Output the lines from the first one up to and including the line with "e das Licht an oder aus" as a Markdown table with the columns "No." and "Line", omitting any blank lines.

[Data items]
+--
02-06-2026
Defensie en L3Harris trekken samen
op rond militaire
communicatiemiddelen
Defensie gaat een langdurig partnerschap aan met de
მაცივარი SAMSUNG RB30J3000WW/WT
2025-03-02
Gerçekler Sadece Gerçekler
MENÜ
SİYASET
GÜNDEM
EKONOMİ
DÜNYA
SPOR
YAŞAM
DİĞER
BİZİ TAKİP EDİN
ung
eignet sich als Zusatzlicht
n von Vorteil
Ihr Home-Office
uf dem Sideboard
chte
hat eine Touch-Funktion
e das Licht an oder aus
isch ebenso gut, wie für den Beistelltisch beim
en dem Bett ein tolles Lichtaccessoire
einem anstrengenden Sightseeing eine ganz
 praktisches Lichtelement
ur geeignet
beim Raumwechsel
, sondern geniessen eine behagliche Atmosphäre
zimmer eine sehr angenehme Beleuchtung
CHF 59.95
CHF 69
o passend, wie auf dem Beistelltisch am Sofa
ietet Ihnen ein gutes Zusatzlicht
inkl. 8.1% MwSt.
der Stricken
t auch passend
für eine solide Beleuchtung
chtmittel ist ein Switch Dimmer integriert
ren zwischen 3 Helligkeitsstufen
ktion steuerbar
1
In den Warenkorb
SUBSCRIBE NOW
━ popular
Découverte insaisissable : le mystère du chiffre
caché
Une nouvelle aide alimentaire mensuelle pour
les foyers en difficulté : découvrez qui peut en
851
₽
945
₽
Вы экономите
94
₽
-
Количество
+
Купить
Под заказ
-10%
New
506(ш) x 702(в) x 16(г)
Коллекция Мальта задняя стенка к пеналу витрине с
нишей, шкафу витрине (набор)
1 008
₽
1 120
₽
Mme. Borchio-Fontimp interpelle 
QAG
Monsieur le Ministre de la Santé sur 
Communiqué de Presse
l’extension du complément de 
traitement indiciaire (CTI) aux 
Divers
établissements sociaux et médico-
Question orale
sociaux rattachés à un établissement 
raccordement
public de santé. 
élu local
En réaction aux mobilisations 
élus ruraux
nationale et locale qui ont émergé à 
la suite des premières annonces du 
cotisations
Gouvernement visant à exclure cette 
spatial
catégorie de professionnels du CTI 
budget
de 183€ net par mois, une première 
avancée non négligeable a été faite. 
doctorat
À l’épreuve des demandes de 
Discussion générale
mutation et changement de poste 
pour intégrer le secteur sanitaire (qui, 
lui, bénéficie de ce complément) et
+--
### [Task answer]
| No. | Line |
|---|---|
| 1 | 02-06-2026 |
| 2 | Defensie en L3Harris trekken samen |
| 3 | op rond militaire |
| 4 | communicatiemiddelen |
| 5 | Defensie gaat een langdurig partnerschap aan met de |
| 6 | მაცივარი SAMSUNG RB30J3000WW/WT |
| 7 | 2025-03-02 |
| 8 | Gerçekler Sadece Gerçekler |
| 9 | MENÜ |
| 10 | SİYASET |
| 11 | GÜNDEM |
| 12 | EKONOMİ |
| 13 | DÜNYA |
| 14 | SPOR |
| 15 | YAŞAM |
| 16 | DİĞER |
| 17 | BİZİ TAKİP EDİN |
| 18 | ung |
| 19 | eignet sich als Zusatzlicht |
| 20 | n von Vorteil |
| 21 | Ihr Home-Office |
| 22 | uf dem Sideboard |
| 23 | chte |
| 24 | hat eine Touch-Funktion |
| 25 | e das Licht an oder aus |